Even with a vast majority of one cultural perspective presented within a company, its leaders may not believe an inclusion deficit exists in the organization. To the holder of this mindset, the risk to productivity, reputation, or marketplace stability is non-existent. This mindset views any DEI efforts as an interruption to business. This is what social scientists define as a “mono-cultural mindset.”
Leaders with a ” monocultural” mindset do not believe inclusion is a primary objective.
The bottom line is this: key decision-makers are implementing DEI programs that they don’t even believe are necessary. But what about all of the data? McLean and Co. surveyed 800 global companies and found that 60% of respondents report DEI programs are focused on compliance only, 62% of respondents do not have a formal DEI strategy, and 58% of respondents do not have leadership buy-in.
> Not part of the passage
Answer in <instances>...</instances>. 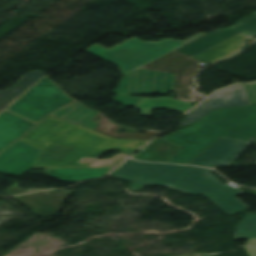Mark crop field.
Segmentation results:
<instances>
[{"mask_svg": "<svg viewBox=\"0 0 256 256\" xmlns=\"http://www.w3.org/2000/svg\"><path fill=\"white\" fill-rule=\"evenodd\" d=\"M194 104L178 101L175 99L161 98H145L144 102L136 109L143 110L141 115L151 116L153 109H167L185 113Z\"/></svg>", "mask_w": 256, "mask_h": 256, "instance_id": "214f88e0", "label": "crop field"}, {"mask_svg": "<svg viewBox=\"0 0 256 256\" xmlns=\"http://www.w3.org/2000/svg\"><path fill=\"white\" fill-rule=\"evenodd\" d=\"M45 73L34 71L30 72L22 78L21 81L17 82L11 89L0 92V110L21 95L25 90H27L31 85H33L37 80H39Z\"/></svg>", "mask_w": 256, "mask_h": 256, "instance_id": "dafd665d", "label": "crop field"}, {"mask_svg": "<svg viewBox=\"0 0 256 256\" xmlns=\"http://www.w3.org/2000/svg\"><path fill=\"white\" fill-rule=\"evenodd\" d=\"M175 74L143 70L141 68L125 75L116 91L114 102L124 106H135L141 98L129 97L130 94H161L172 89Z\"/></svg>", "mask_w": 256, "mask_h": 256, "instance_id": "f4fd0767", "label": "crop field"}, {"mask_svg": "<svg viewBox=\"0 0 256 256\" xmlns=\"http://www.w3.org/2000/svg\"><path fill=\"white\" fill-rule=\"evenodd\" d=\"M247 37L248 36L238 34L192 58L210 64L239 51L242 48L243 40Z\"/></svg>", "mask_w": 256, "mask_h": 256, "instance_id": "733c2abd", "label": "crop field"}, {"mask_svg": "<svg viewBox=\"0 0 256 256\" xmlns=\"http://www.w3.org/2000/svg\"><path fill=\"white\" fill-rule=\"evenodd\" d=\"M248 92L249 101L251 105L256 104V84L245 86Z\"/></svg>", "mask_w": 256, "mask_h": 256, "instance_id": "eef30255", "label": "crop field"}, {"mask_svg": "<svg viewBox=\"0 0 256 256\" xmlns=\"http://www.w3.org/2000/svg\"><path fill=\"white\" fill-rule=\"evenodd\" d=\"M221 137L253 140L256 137V106L216 110L196 125L162 139L185 147L168 162L189 164Z\"/></svg>", "mask_w": 256, "mask_h": 256, "instance_id": "ac0d7876", "label": "crop field"}, {"mask_svg": "<svg viewBox=\"0 0 256 256\" xmlns=\"http://www.w3.org/2000/svg\"><path fill=\"white\" fill-rule=\"evenodd\" d=\"M111 176H115L118 178L135 182L133 185L130 186V188L136 191H138L146 183L158 185L162 183L173 184L174 182L177 181L174 179H168L164 177L154 176V175L126 170L122 168H119L118 170H116L113 174H111Z\"/></svg>", "mask_w": 256, "mask_h": 256, "instance_id": "92a150f3", "label": "crop field"}, {"mask_svg": "<svg viewBox=\"0 0 256 256\" xmlns=\"http://www.w3.org/2000/svg\"><path fill=\"white\" fill-rule=\"evenodd\" d=\"M183 147L159 139L148 144L132 158L136 160L167 162Z\"/></svg>", "mask_w": 256, "mask_h": 256, "instance_id": "d9b57169", "label": "crop field"}, {"mask_svg": "<svg viewBox=\"0 0 256 256\" xmlns=\"http://www.w3.org/2000/svg\"><path fill=\"white\" fill-rule=\"evenodd\" d=\"M246 105H249V101L244 84L221 89L189 112L186 118L182 120L180 124L182 127H184L188 124L196 122L214 109Z\"/></svg>", "mask_w": 256, "mask_h": 256, "instance_id": "dd49c442", "label": "crop field"}, {"mask_svg": "<svg viewBox=\"0 0 256 256\" xmlns=\"http://www.w3.org/2000/svg\"><path fill=\"white\" fill-rule=\"evenodd\" d=\"M35 124L7 110L0 113V152Z\"/></svg>", "mask_w": 256, "mask_h": 256, "instance_id": "22f410ed", "label": "crop field"}, {"mask_svg": "<svg viewBox=\"0 0 256 256\" xmlns=\"http://www.w3.org/2000/svg\"><path fill=\"white\" fill-rule=\"evenodd\" d=\"M238 33L256 37V13L237 22L236 26L215 30L208 35L174 51L192 57Z\"/></svg>", "mask_w": 256, "mask_h": 256, "instance_id": "e52e79f7", "label": "crop field"}, {"mask_svg": "<svg viewBox=\"0 0 256 256\" xmlns=\"http://www.w3.org/2000/svg\"><path fill=\"white\" fill-rule=\"evenodd\" d=\"M121 167L175 179H179L192 168L190 166L180 165L139 163L130 159H128Z\"/></svg>", "mask_w": 256, "mask_h": 256, "instance_id": "5142ce71", "label": "crop field"}, {"mask_svg": "<svg viewBox=\"0 0 256 256\" xmlns=\"http://www.w3.org/2000/svg\"><path fill=\"white\" fill-rule=\"evenodd\" d=\"M158 133L159 132H154V131H146L144 134L125 133V134H118L117 137L151 139Z\"/></svg>", "mask_w": 256, "mask_h": 256, "instance_id": "730fd06b", "label": "crop field"}, {"mask_svg": "<svg viewBox=\"0 0 256 256\" xmlns=\"http://www.w3.org/2000/svg\"><path fill=\"white\" fill-rule=\"evenodd\" d=\"M102 117V119L100 121H94L95 119H97L98 117ZM92 122H96V123H99L98 125V131H101V132H104L106 134H109V135H112V136H117V129L119 128V125H116V124H112L110 123L107 118L105 116H103L102 114H98L95 118H93L91 120ZM100 132V133H101ZM103 133V134H104Z\"/></svg>", "mask_w": 256, "mask_h": 256, "instance_id": "4177f3b9", "label": "crop field"}, {"mask_svg": "<svg viewBox=\"0 0 256 256\" xmlns=\"http://www.w3.org/2000/svg\"><path fill=\"white\" fill-rule=\"evenodd\" d=\"M99 112H96L94 110H91L87 108L84 104L76 101L58 111L51 114L78 124H81L83 126L97 129L96 123L89 122L94 116H96ZM77 124V125H78ZM80 125V126H81Z\"/></svg>", "mask_w": 256, "mask_h": 256, "instance_id": "4a817a6b", "label": "crop field"}, {"mask_svg": "<svg viewBox=\"0 0 256 256\" xmlns=\"http://www.w3.org/2000/svg\"><path fill=\"white\" fill-rule=\"evenodd\" d=\"M160 186H166V187H170L171 185H168V184H163V185H160Z\"/></svg>", "mask_w": 256, "mask_h": 256, "instance_id": "d3111659", "label": "crop field"}, {"mask_svg": "<svg viewBox=\"0 0 256 256\" xmlns=\"http://www.w3.org/2000/svg\"><path fill=\"white\" fill-rule=\"evenodd\" d=\"M204 193L230 214L248 208V206L235 197L244 192L230 183Z\"/></svg>", "mask_w": 256, "mask_h": 256, "instance_id": "cbeb9de0", "label": "crop field"}, {"mask_svg": "<svg viewBox=\"0 0 256 256\" xmlns=\"http://www.w3.org/2000/svg\"><path fill=\"white\" fill-rule=\"evenodd\" d=\"M20 140L43 150L34 169L87 167L110 150L129 156L148 142L114 139L51 116Z\"/></svg>", "mask_w": 256, "mask_h": 256, "instance_id": "8a807250", "label": "crop field"}, {"mask_svg": "<svg viewBox=\"0 0 256 256\" xmlns=\"http://www.w3.org/2000/svg\"><path fill=\"white\" fill-rule=\"evenodd\" d=\"M72 191H60L63 200L56 194V191H50L47 195L46 191L26 194L14 199L22 202L29 207L36 215L40 217H50L59 212L63 206L65 199L72 195Z\"/></svg>", "mask_w": 256, "mask_h": 256, "instance_id": "3316defc", "label": "crop field"}, {"mask_svg": "<svg viewBox=\"0 0 256 256\" xmlns=\"http://www.w3.org/2000/svg\"><path fill=\"white\" fill-rule=\"evenodd\" d=\"M236 238H256V214L248 213L238 224Z\"/></svg>", "mask_w": 256, "mask_h": 256, "instance_id": "a9b5d70f", "label": "crop field"}, {"mask_svg": "<svg viewBox=\"0 0 256 256\" xmlns=\"http://www.w3.org/2000/svg\"><path fill=\"white\" fill-rule=\"evenodd\" d=\"M40 153L41 150L18 140L0 155V170L14 160L16 164L4 174L21 175L35 165Z\"/></svg>", "mask_w": 256, "mask_h": 256, "instance_id": "5a996713", "label": "crop field"}, {"mask_svg": "<svg viewBox=\"0 0 256 256\" xmlns=\"http://www.w3.org/2000/svg\"><path fill=\"white\" fill-rule=\"evenodd\" d=\"M249 143L221 138L190 164L212 167L230 165Z\"/></svg>", "mask_w": 256, "mask_h": 256, "instance_id": "d8731c3e", "label": "crop field"}, {"mask_svg": "<svg viewBox=\"0 0 256 256\" xmlns=\"http://www.w3.org/2000/svg\"><path fill=\"white\" fill-rule=\"evenodd\" d=\"M203 35L205 33L197 34L186 41L164 39L160 42H144L134 37L110 50L95 44L85 51L118 65L125 75Z\"/></svg>", "mask_w": 256, "mask_h": 256, "instance_id": "34b2d1b8", "label": "crop field"}, {"mask_svg": "<svg viewBox=\"0 0 256 256\" xmlns=\"http://www.w3.org/2000/svg\"><path fill=\"white\" fill-rule=\"evenodd\" d=\"M255 165H256V163H255Z\"/></svg>", "mask_w": 256, "mask_h": 256, "instance_id": "bd1437ed", "label": "crop field"}, {"mask_svg": "<svg viewBox=\"0 0 256 256\" xmlns=\"http://www.w3.org/2000/svg\"><path fill=\"white\" fill-rule=\"evenodd\" d=\"M250 256H256V239H250L245 246Z\"/></svg>", "mask_w": 256, "mask_h": 256, "instance_id": "ae1a2a85", "label": "crop field"}, {"mask_svg": "<svg viewBox=\"0 0 256 256\" xmlns=\"http://www.w3.org/2000/svg\"><path fill=\"white\" fill-rule=\"evenodd\" d=\"M209 171L212 170L193 167L171 187L178 190L198 194L223 185V183L220 182Z\"/></svg>", "mask_w": 256, "mask_h": 256, "instance_id": "d1516ede", "label": "crop field"}, {"mask_svg": "<svg viewBox=\"0 0 256 256\" xmlns=\"http://www.w3.org/2000/svg\"><path fill=\"white\" fill-rule=\"evenodd\" d=\"M197 60L190 58L183 65L180 66L176 73L175 84L173 90L177 93L178 100L186 102H196L202 99L197 88L192 87V82L195 74L205 65Z\"/></svg>", "mask_w": 256, "mask_h": 256, "instance_id": "28ad6ade", "label": "crop field"}, {"mask_svg": "<svg viewBox=\"0 0 256 256\" xmlns=\"http://www.w3.org/2000/svg\"><path fill=\"white\" fill-rule=\"evenodd\" d=\"M189 57L181 55L177 52H170L157 60L143 66L144 69L175 73L178 67L184 63Z\"/></svg>", "mask_w": 256, "mask_h": 256, "instance_id": "00972430", "label": "crop field"}, {"mask_svg": "<svg viewBox=\"0 0 256 256\" xmlns=\"http://www.w3.org/2000/svg\"><path fill=\"white\" fill-rule=\"evenodd\" d=\"M112 168L45 169V172L63 181H82L99 178Z\"/></svg>", "mask_w": 256, "mask_h": 256, "instance_id": "bc2a9ffb", "label": "crop field"}, {"mask_svg": "<svg viewBox=\"0 0 256 256\" xmlns=\"http://www.w3.org/2000/svg\"><path fill=\"white\" fill-rule=\"evenodd\" d=\"M58 85L43 77L7 110L38 123L52 112L74 102Z\"/></svg>", "mask_w": 256, "mask_h": 256, "instance_id": "412701ff", "label": "crop field"}, {"mask_svg": "<svg viewBox=\"0 0 256 256\" xmlns=\"http://www.w3.org/2000/svg\"><path fill=\"white\" fill-rule=\"evenodd\" d=\"M251 142L256 143V138L253 141H251Z\"/></svg>", "mask_w": 256, "mask_h": 256, "instance_id": "750c4746", "label": "crop field"}]
</instances>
Without leadership buy-in, any initiative they implement will result in a failure-to-last. This mindset is the fundamental conflict with DEI efforts.
The real question then becomes, how can people with a monocultural mindset be moved to embed DEI principles?
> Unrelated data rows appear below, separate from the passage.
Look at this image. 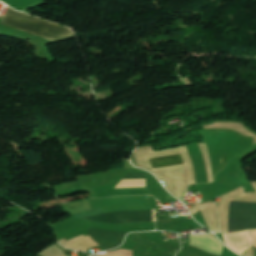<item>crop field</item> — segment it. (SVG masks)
I'll return each instance as SVG.
<instances>
[{
	"mask_svg": "<svg viewBox=\"0 0 256 256\" xmlns=\"http://www.w3.org/2000/svg\"><path fill=\"white\" fill-rule=\"evenodd\" d=\"M0 25L17 29L50 41L74 35L71 30L63 26L18 13L11 8H9L6 15L3 16Z\"/></svg>",
	"mask_w": 256,
	"mask_h": 256,
	"instance_id": "crop-field-1",
	"label": "crop field"
},
{
	"mask_svg": "<svg viewBox=\"0 0 256 256\" xmlns=\"http://www.w3.org/2000/svg\"><path fill=\"white\" fill-rule=\"evenodd\" d=\"M229 231L256 228V203L231 201Z\"/></svg>",
	"mask_w": 256,
	"mask_h": 256,
	"instance_id": "crop-field-2",
	"label": "crop field"
},
{
	"mask_svg": "<svg viewBox=\"0 0 256 256\" xmlns=\"http://www.w3.org/2000/svg\"><path fill=\"white\" fill-rule=\"evenodd\" d=\"M90 221L106 222V223H130V222H149L152 221L151 211H122L108 213L88 218H83Z\"/></svg>",
	"mask_w": 256,
	"mask_h": 256,
	"instance_id": "crop-field-3",
	"label": "crop field"
},
{
	"mask_svg": "<svg viewBox=\"0 0 256 256\" xmlns=\"http://www.w3.org/2000/svg\"><path fill=\"white\" fill-rule=\"evenodd\" d=\"M88 235L105 250L117 247L122 243L125 233L105 231V230H88Z\"/></svg>",
	"mask_w": 256,
	"mask_h": 256,
	"instance_id": "crop-field-4",
	"label": "crop field"
},
{
	"mask_svg": "<svg viewBox=\"0 0 256 256\" xmlns=\"http://www.w3.org/2000/svg\"><path fill=\"white\" fill-rule=\"evenodd\" d=\"M153 168L183 163L180 156H168L150 159Z\"/></svg>",
	"mask_w": 256,
	"mask_h": 256,
	"instance_id": "crop-field-5",
	"label": "crop field"
}]
</instances>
Here is the short answer: Shifting Mindsets is an Inside Job
Mono-cultural mindsets learn from experiencing people’s differences. At this capacity level learners must connect emotions and awaken to the realities of other human beings. Immersion is the answer. But what does that look like, how do we help people experience differences?
This proves challenging for DEI practitioners and DEI supporters as, oftentimes, those working in the inclusion space are often still learning to engage differences while facing personal marginalization and discrimination. This is not work for the weak-hearted!